Problem : You are given a pointer to somewhere in the middle of a doubly-linked list of integers:

typedef struct _list_t_ { int data; struct _list_t_ *next; struct _list_t_ *prev; } list_t; Find the largest element in the list.

int find_largest(list_t *list) { list_t *largest; if (list==NULL) return -1; while(list->prev!=NULL) list = list->prev; for(largest=list; list!=NULL; list = list->next) { if (list->data > largest->data) largest=list; } return largest->data; }

Problem : If a linked list were in sorted order, would you be able to write a search routine that worked in less than O(n) time?

No; a linked list is not a random-access data structure. In other words, even if you knew exactly where in the list the data existed, you would still have to traverse all the elements before or after to it to get to it, performing O(n) operations.

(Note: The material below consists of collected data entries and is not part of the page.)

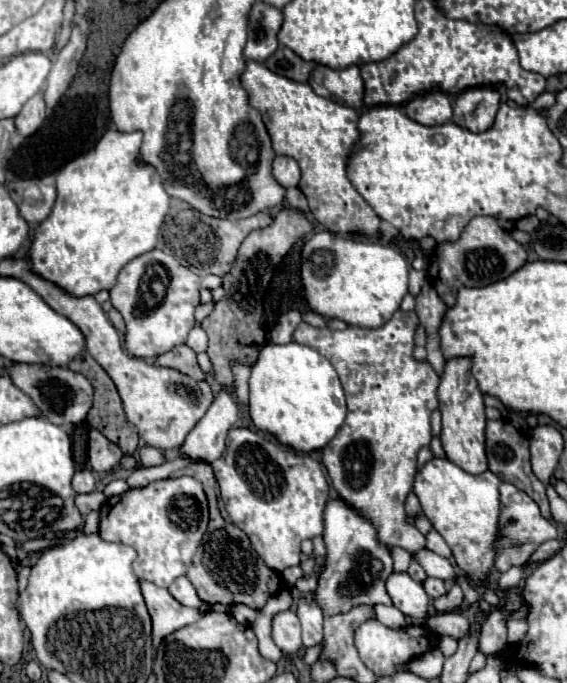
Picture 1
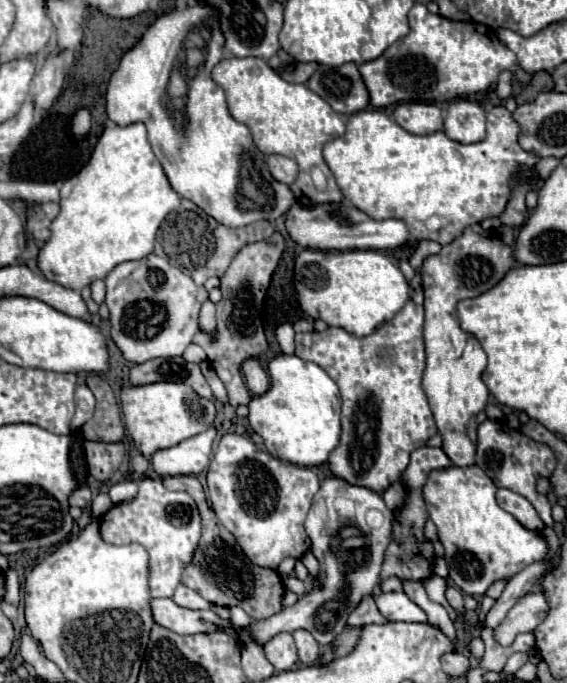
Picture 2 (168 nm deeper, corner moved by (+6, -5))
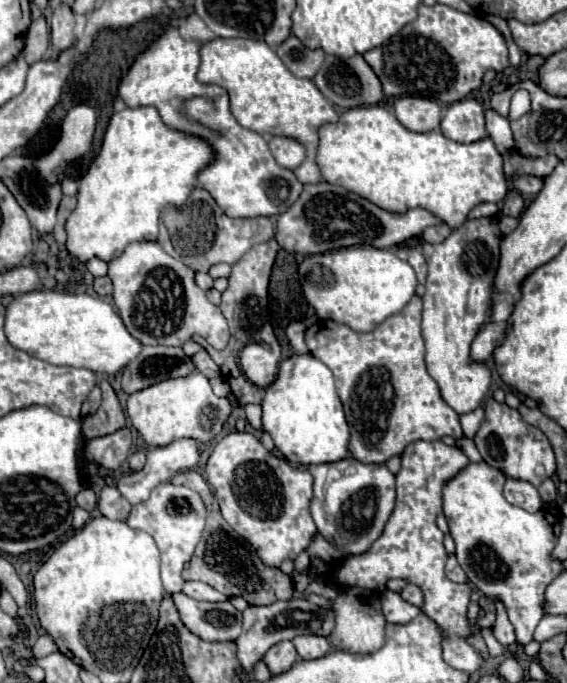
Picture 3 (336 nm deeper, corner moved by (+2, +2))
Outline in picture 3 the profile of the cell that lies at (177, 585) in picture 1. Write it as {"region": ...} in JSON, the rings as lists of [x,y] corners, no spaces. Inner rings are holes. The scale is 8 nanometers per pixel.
{"region":[[[185,582],[183,592],[187,596],[191,596],[193,600],[207,600],[207,602],[223,602],[223,600],[227,600],[225,594],[217,592],[215,588],[211,588],[205,582]]]}

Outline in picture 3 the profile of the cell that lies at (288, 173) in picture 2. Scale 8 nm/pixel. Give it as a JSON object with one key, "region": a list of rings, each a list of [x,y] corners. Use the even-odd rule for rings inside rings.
{"region":[[[273,136],[271,142],[269,142],[269,150],[275,156],[277,164],[283,166],[283,168],[289,168],[289,170],[299,168],[301,162],[305,160],[305,148],[291,138]]]}

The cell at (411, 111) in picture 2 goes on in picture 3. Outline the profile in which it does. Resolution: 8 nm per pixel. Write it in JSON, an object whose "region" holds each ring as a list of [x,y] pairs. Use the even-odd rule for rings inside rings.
{"region":[[[401,96],[395,100],[395,116],[413,132],[431,132],[439,128],[441,106],[429,98]]]}

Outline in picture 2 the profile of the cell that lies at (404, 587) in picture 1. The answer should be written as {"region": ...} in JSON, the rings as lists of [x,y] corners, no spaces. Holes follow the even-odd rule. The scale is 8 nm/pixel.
{"region":[[[381,593],[375,597],[377,609],[387,621],[409,621],[409,623],[427,623],[427,615],[421,607],[411,603],[405,593]]]}

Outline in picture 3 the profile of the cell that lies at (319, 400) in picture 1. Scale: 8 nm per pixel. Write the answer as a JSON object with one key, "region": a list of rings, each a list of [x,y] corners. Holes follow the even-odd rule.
{"region":[[[295,354],[279,364],[277,380],[263,394],[263,430],[273,438],[277,450],[281,450],[289,460],[301,464],[321,464],[321,462],[337,462],[349,456],[349,426],[343,414],[341,400],[337,396],[333,372],[311,354]]]}

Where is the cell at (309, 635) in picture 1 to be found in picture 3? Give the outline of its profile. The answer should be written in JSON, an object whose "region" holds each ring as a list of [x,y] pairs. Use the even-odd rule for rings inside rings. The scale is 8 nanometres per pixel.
{"region":[[[297,636],[293,640],[295,648],[297,648],[297,654],[303,658],[303,660],[315,660],[315,658],[321,658],[329,652],[329,642],[327,638],[323,636]]]}

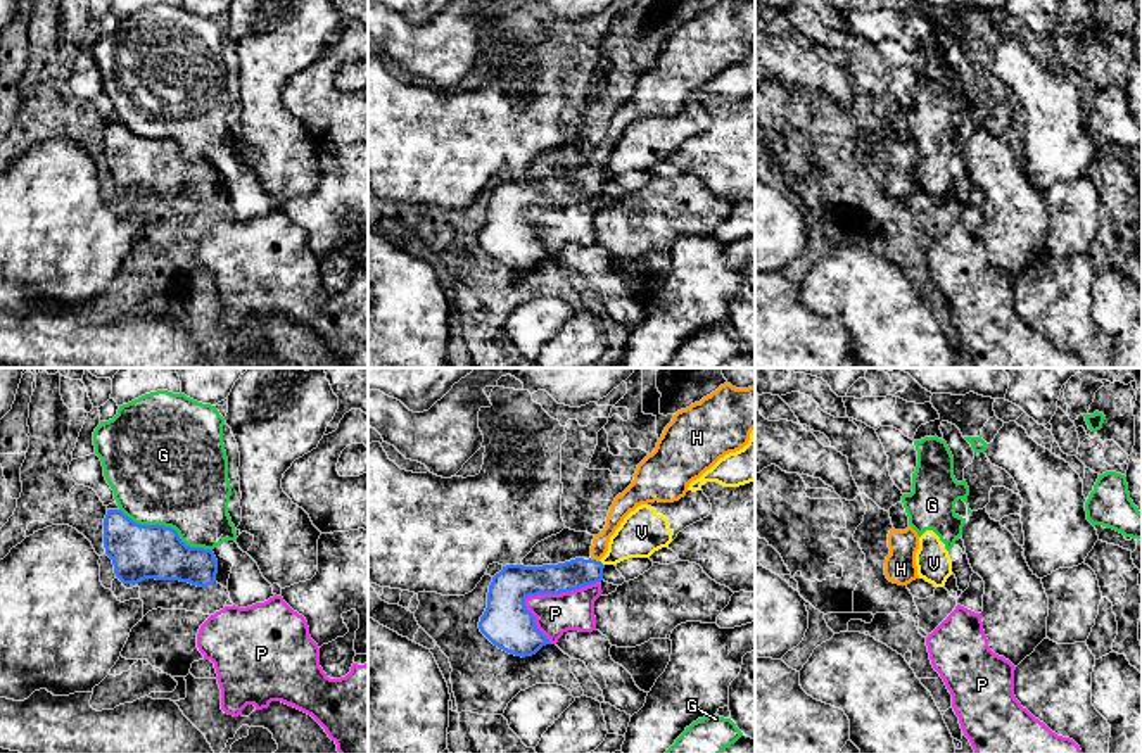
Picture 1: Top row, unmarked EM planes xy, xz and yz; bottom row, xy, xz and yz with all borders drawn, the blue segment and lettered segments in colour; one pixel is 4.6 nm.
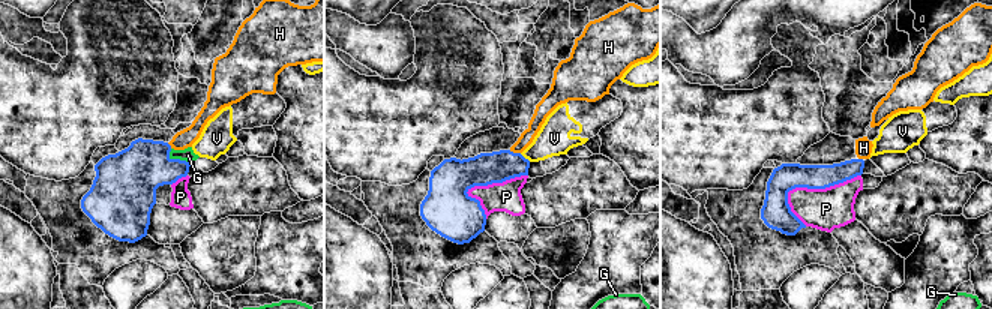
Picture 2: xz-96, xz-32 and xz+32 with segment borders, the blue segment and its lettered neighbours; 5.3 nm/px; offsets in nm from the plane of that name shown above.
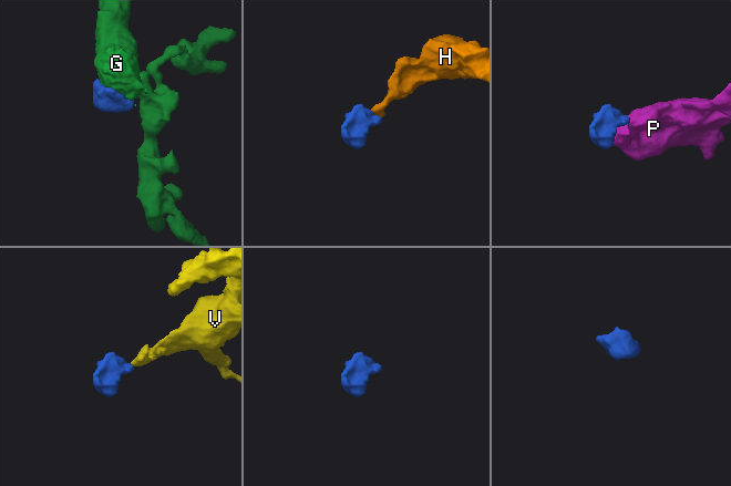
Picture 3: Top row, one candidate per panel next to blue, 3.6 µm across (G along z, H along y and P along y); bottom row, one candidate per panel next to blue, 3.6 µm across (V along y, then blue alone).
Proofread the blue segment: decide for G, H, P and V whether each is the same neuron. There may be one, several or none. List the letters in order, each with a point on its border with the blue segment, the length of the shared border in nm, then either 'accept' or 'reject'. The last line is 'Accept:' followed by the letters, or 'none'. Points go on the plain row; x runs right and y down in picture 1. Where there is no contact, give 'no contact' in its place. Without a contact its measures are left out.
G: xy (166, 140) | 480 nm | reject
H: xz (595, 173) | 50 nm | accept
P: xz (539, 206) | 380 nm | reject
V: xz (602, 177) | 40 nm | reject
Accept: H

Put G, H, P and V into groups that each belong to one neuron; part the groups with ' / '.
G V / H / P

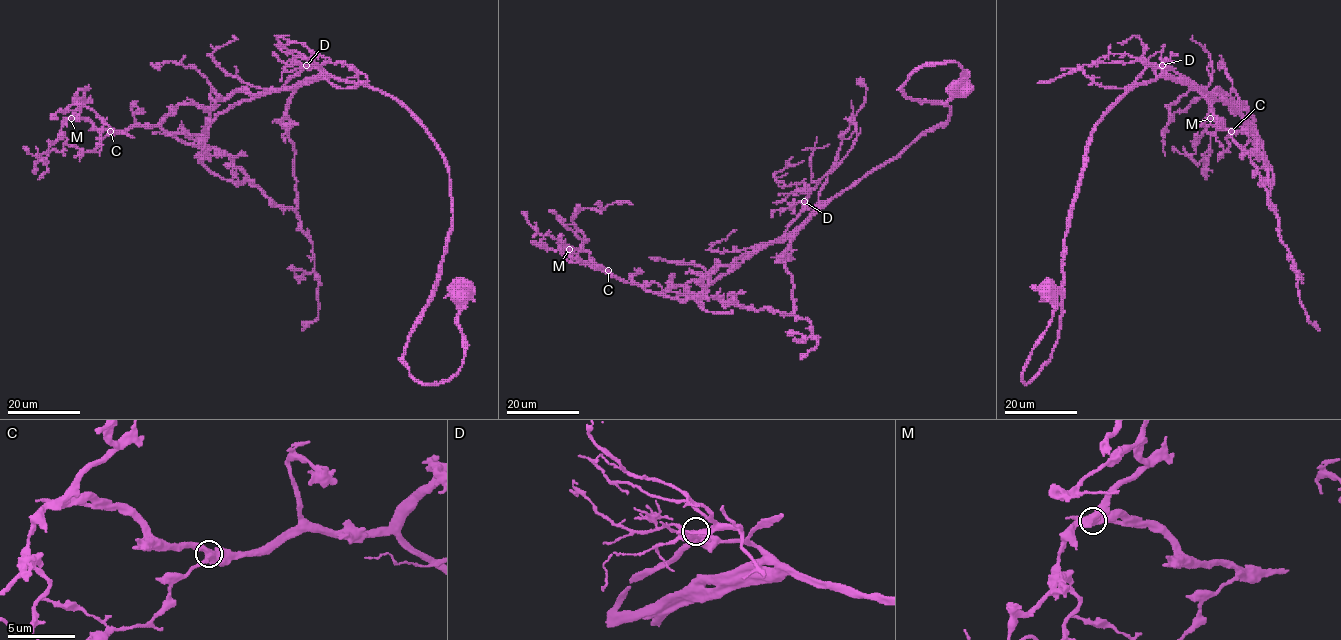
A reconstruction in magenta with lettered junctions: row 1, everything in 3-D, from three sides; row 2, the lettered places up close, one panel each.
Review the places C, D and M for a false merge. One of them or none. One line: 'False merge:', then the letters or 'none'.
False merge: none

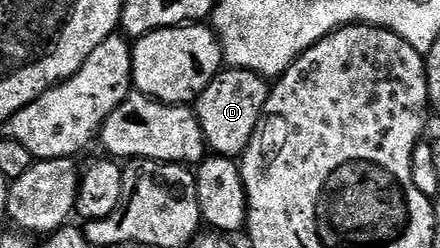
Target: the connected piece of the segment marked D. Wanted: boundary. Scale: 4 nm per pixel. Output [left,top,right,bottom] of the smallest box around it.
[194,69,269,159]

Problem : Given a singly-linked list, return a pointer to the first element whose data field is less than or equal to the data element of the last value in the list.

list_t *smaller_than_last(list_t *list) { list_t *ptr; if (list==NULL) return NULL; for(ptr=list; ptr->next != NULL; ptr = ptr->next); for(; list!=NULL; list=list->next) { if (list->data <= ptr->data) return list; } return ptr; }